**EXERCISE DESCRIPTION**
Extract all lines in the data that contain the word "ACCIONES".
___ GIVEN RECORDS ___
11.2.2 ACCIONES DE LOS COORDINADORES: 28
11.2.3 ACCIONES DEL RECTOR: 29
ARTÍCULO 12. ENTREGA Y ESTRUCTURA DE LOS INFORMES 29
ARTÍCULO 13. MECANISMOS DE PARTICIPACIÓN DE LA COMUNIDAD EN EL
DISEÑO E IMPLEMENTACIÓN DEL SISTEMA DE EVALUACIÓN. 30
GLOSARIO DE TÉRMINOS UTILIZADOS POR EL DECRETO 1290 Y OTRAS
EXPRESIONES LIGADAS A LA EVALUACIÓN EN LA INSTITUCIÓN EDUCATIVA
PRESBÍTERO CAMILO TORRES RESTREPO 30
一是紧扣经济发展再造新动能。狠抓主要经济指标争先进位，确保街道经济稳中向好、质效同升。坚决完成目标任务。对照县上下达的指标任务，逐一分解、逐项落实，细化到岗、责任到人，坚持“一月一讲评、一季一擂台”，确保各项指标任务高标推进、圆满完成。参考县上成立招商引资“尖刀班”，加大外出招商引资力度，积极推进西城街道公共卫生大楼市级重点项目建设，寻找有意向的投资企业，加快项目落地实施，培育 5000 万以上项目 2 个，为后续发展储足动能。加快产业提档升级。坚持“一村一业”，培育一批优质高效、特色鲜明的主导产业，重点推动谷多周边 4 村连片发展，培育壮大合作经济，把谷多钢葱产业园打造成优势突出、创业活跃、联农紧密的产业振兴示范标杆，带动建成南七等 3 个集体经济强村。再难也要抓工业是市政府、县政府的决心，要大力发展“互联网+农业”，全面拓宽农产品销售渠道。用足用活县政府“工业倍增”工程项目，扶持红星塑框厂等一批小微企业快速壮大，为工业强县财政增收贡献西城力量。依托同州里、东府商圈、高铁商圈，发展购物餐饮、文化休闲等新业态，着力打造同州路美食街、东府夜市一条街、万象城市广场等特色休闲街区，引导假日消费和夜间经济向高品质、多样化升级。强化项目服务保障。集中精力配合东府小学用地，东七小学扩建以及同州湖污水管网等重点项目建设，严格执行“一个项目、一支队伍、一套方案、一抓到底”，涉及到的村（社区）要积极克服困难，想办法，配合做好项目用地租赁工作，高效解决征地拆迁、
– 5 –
___
___ GIVEN RECORDS ___
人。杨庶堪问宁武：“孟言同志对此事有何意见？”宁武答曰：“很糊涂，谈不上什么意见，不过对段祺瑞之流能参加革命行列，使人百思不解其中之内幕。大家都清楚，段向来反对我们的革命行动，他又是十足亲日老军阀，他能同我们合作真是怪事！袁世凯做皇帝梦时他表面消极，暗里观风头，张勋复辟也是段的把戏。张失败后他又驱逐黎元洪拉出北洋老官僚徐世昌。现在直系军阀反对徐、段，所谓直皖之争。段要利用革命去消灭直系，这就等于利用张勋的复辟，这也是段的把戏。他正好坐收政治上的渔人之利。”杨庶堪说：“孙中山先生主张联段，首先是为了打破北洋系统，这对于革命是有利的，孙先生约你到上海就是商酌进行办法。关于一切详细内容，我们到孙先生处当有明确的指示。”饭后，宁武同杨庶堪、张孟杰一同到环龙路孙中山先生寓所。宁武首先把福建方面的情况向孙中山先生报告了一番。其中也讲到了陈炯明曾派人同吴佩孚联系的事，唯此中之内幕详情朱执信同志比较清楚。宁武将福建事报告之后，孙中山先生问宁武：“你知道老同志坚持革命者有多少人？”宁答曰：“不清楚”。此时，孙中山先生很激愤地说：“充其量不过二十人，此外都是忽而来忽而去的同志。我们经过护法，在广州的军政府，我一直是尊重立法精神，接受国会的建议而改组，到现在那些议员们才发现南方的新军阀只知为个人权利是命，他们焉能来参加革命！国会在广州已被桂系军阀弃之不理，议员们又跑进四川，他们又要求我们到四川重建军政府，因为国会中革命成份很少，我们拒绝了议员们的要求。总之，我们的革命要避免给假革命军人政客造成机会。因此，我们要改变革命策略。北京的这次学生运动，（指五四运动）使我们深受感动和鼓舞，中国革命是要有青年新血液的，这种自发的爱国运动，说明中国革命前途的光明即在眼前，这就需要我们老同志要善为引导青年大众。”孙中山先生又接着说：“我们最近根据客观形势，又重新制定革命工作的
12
___
**TASK SOLUTION**
11.2.2 ACCIONES DE LOS COORDINADORES: 28
11.2.3 ACCIONES DEL RECTOR: 29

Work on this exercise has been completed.